Hi all! I found that ingestion process from deltal...
# ingestion
r
Hi all! I found that ingestion process from deltalake could use a lot of memory (in my case more then 8G) and it looks like memory reduction. And the reduction is critical as for me. Datahub ingestion library uses deltalake’s library (in python). And the deltalake’s library creates a vector with all parquet file-names for all delta-table’s states. The vector could be big. Very big! Huge! Dramatically huge! Datahub needs the vector to calculate number of files only. The deltalake’s python library uses a deltalake’s library on rust. And the rust-library has special flag (require_files) which can handle if the files-vector has to be created or not. And avoiding using the vector has to save memory.
Copy code
pub struct DeltaTableLoadOptions {
	..............
    /// Indicates whether DeltaTable should track files.

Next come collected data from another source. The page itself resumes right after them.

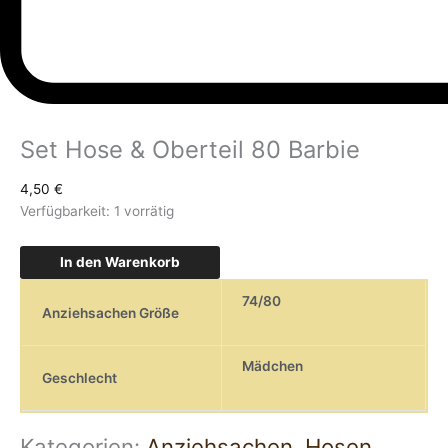
Set Hose & Oberteil 80 Barbie
4,50
€
Verfügbarkeit:
1 vorrätig
In den Warenkorb
74/80
Anziehsachen Größe
Mädchen
Geschlecht
Kategorien:
Anziehsachen
,
Hosen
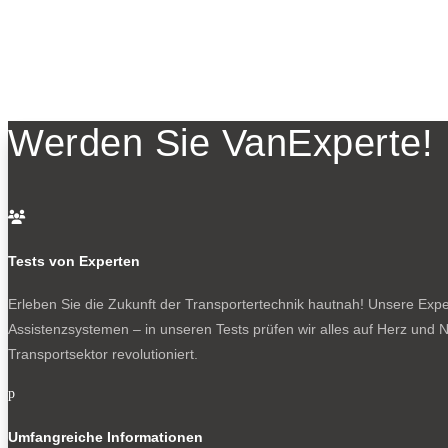
Werden Sie VanExperte!

Tests von Experten
Erleben Sie die Zukunft der Transportertechnik hautnah! Unsere Exper
Assistenzsystemen – in unseren Tests prüfen wir alles auf Herz und N
Transportsektor revolutioniert.
p
Umfangreiche Informationen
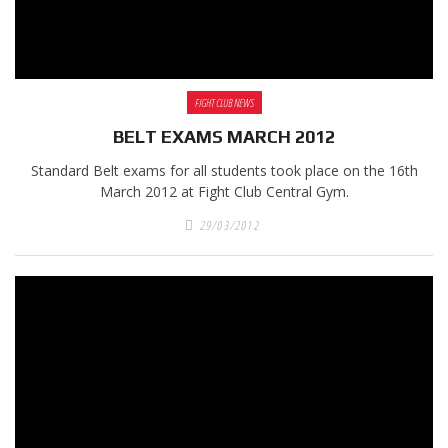
FIGHT CLUB NEWS
BELT EXAMS MARCH 2012
Standard Belt exams for all students took place on the 16th
March 2012 at Fight Club Central Gym.
29/03/2012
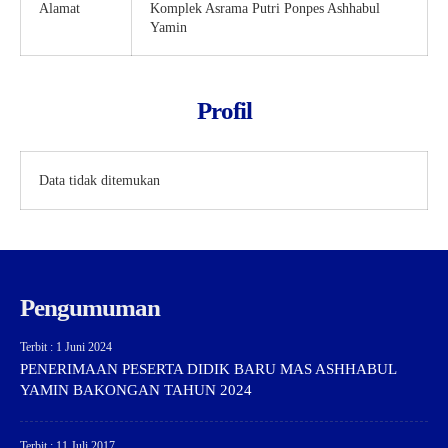
Alamat
Komplek Asrama Putri Ponpes Ashhabul
Yamin
Profil
Data tidak ditemukan
Pengumuman
Terbit : 1 Juni 2024
PENERIMAAN PESERTA DIDIK BARU MAS ASHHABUL
YAMIN BAKONGAN TAHUN 2024
Terbit : 11 Juli 2017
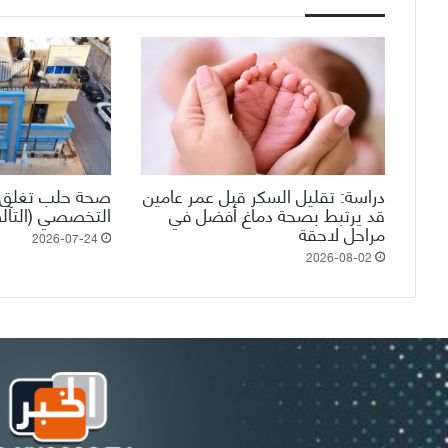
دراسة: تقليل السكر قبل عمر عامين
صحة حلب تغلق 
قد يرتبط بصحة دماغ أفضل في
التخصصي (التآلف
مراحل لاحقة
2026-07-24
2026-08-02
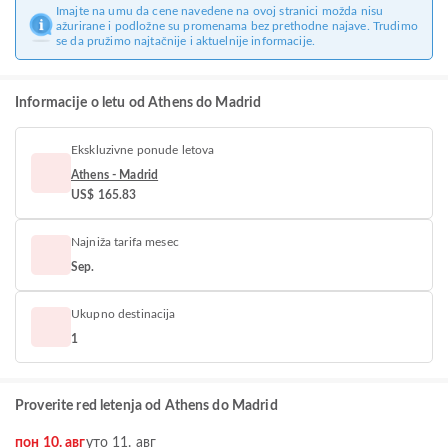
Imajte na umu da cene navedene na ovoj stranici možda nisu
ažurirane i podložne su promenama bez prethodne najave. Trudimo
se da pružimo najtačnije i aktuelnije informacije.
Informacije o letu od Athens do Madrid
Ekskluzivne ponude letova
Athens - Madrid
US$ 165.83
Najniža tarifa mesec
Sep.
Ukupno destinacija
1
Proverite red letenja od Athens do Madrid
пон 10. авг
уто 11. авг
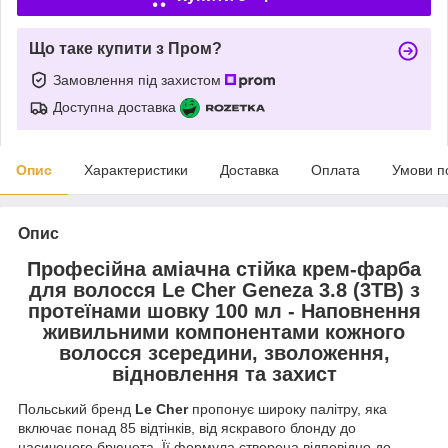
Що таке купити з Пром?
Замовлення під захистом
Доступна доставка
Опис
Характеристики
Доставка
Оплата
Умови п
Опис
Професійна аміачна стійка крем-фарба
для волосся Le Cher Geneza 3.8 (3TB) з
протеїнами шовку 100 мл - Наповнення
живильними компонентами кожного
волосся зсередини, зволоження,
відновлення та захист
Польський бренд
Le Cher
пропонує широку палітру, яка
включає понад 85 відтінків, від яскравого блонду до
насиченого брюнета. Її формула створена відповідно до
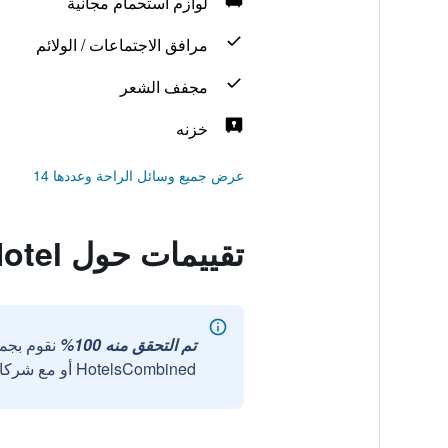
لوازم استحمام مجانية
مرافق الاجتماعات / الولائم
مجفف الشعر
خزنه
عرض جميع وسائل الراحة وعددها 14
تقييمات حول Orchid Business Hotel
تم التحقق منه 100%
نقوم بجم
HotelsCombined أو مع شركائنا الخارجيين الموثوقين.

    /// This defaults to `true`
    ///
    /// Some append-only applications might have no need of tracking any files.
    /// Hence, DeltaTable will be loaded with significant memory reduction.
    pub require_files: bool,
}
The main problem is that the flag couldn’t be managed from the python deltalake’s library (it needs to be changed to manage the flag). And also a question is how we can calculate the number of files in alternative way.Datahub’s code (using of DeltaTable class): https://github.com/datahub-project/datahub/blob/083ab9bc0e7b9d8ba293afcf9fae4ffb71c4f86c/metadata-ingestion/src/datahub/ingestion/source/delta_lake/delta_lake_utils.py#L24Deltalake’s python library: - DeltaTable class: https://github.com/delta-io/delta-rs/blob/45a0404287287ead94005740dad90b67922e0ec9/python/deltalake/table.py#L72 - RawDeltaTable class: https://github.com/delta-io/delta-rs/blob/45a0404287287ead94005740dad90b67922e0ec9/python/src/lib.rs#L78Deltalake’s rust library: - DeltaTableBuilder class (require_files is in the options: DeltaTableLoadOptions field): https://github.com/delta-io/delta-rs/blob/45a0404287287ead94005740dad90b67922e0ec9/rust/src/builder.rs#L116
h
Hi @rich-battery-25772, thanks for reporting this issue and along with the root-cause. Please open a github issue here and we will address this as soon as we can.